→ **Requirement**
Out of the lines below, please list those that hold the string "back".

Dataset entries
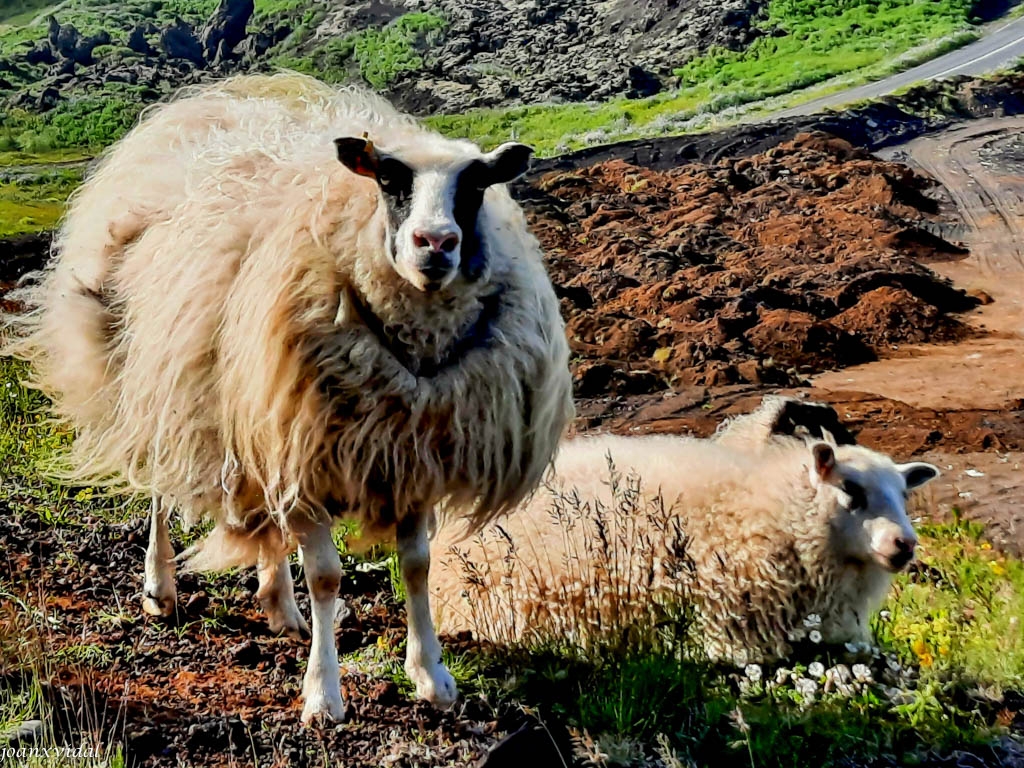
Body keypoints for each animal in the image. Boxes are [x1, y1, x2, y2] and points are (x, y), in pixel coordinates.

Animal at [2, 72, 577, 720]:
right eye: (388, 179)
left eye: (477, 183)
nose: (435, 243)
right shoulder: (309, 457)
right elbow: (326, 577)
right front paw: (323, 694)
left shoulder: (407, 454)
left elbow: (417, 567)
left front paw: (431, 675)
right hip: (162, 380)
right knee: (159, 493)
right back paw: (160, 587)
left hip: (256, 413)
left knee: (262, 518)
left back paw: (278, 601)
==
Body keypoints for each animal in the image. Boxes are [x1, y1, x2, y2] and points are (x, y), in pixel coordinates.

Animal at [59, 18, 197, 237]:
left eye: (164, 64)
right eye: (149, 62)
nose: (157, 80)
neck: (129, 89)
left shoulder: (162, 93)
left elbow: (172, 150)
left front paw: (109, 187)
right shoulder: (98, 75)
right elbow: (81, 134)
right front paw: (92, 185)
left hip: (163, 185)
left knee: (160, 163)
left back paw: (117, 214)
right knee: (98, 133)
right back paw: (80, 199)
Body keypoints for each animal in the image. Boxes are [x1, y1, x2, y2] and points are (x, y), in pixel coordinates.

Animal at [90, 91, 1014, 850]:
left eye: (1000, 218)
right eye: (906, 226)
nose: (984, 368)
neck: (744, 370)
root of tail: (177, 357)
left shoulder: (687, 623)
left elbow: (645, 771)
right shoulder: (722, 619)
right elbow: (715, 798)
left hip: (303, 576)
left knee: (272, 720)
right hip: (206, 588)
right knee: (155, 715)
==
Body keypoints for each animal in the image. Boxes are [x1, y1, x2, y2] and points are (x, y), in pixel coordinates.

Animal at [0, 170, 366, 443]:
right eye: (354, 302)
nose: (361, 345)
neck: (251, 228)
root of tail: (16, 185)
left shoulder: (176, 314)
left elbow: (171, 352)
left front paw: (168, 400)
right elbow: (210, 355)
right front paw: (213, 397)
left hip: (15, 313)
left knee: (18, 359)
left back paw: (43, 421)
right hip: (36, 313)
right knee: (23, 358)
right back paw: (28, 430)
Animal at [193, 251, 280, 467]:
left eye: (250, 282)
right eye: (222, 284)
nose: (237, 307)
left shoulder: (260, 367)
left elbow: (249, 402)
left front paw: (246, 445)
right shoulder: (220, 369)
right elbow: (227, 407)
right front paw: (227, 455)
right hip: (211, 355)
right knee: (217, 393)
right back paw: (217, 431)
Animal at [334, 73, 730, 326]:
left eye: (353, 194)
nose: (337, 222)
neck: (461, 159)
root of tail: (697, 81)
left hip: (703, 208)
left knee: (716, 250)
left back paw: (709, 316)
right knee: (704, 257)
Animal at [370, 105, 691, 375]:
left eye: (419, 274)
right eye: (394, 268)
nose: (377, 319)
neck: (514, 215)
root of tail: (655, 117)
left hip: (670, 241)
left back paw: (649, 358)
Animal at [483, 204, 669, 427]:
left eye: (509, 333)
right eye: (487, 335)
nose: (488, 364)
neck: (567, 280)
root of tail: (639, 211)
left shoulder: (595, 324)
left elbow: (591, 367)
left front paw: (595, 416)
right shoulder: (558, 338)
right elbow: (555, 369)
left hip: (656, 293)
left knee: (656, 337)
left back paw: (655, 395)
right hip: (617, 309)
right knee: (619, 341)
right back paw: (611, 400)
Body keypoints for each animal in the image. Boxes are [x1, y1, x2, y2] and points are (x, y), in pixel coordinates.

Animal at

→ **Reply to the task**
right back paw: (160, 587)
left back paw: (278, 601)
left back paw: (117, 214)
right back paw: (80, 199)
left back paw: (43, 421)
right back paw: (28, 430)
right back paw: (217, 431)
left back paw: (709, 316)
left back paw: (649, 358)
left back paw: (655, 395)
right back paw: (611, 400)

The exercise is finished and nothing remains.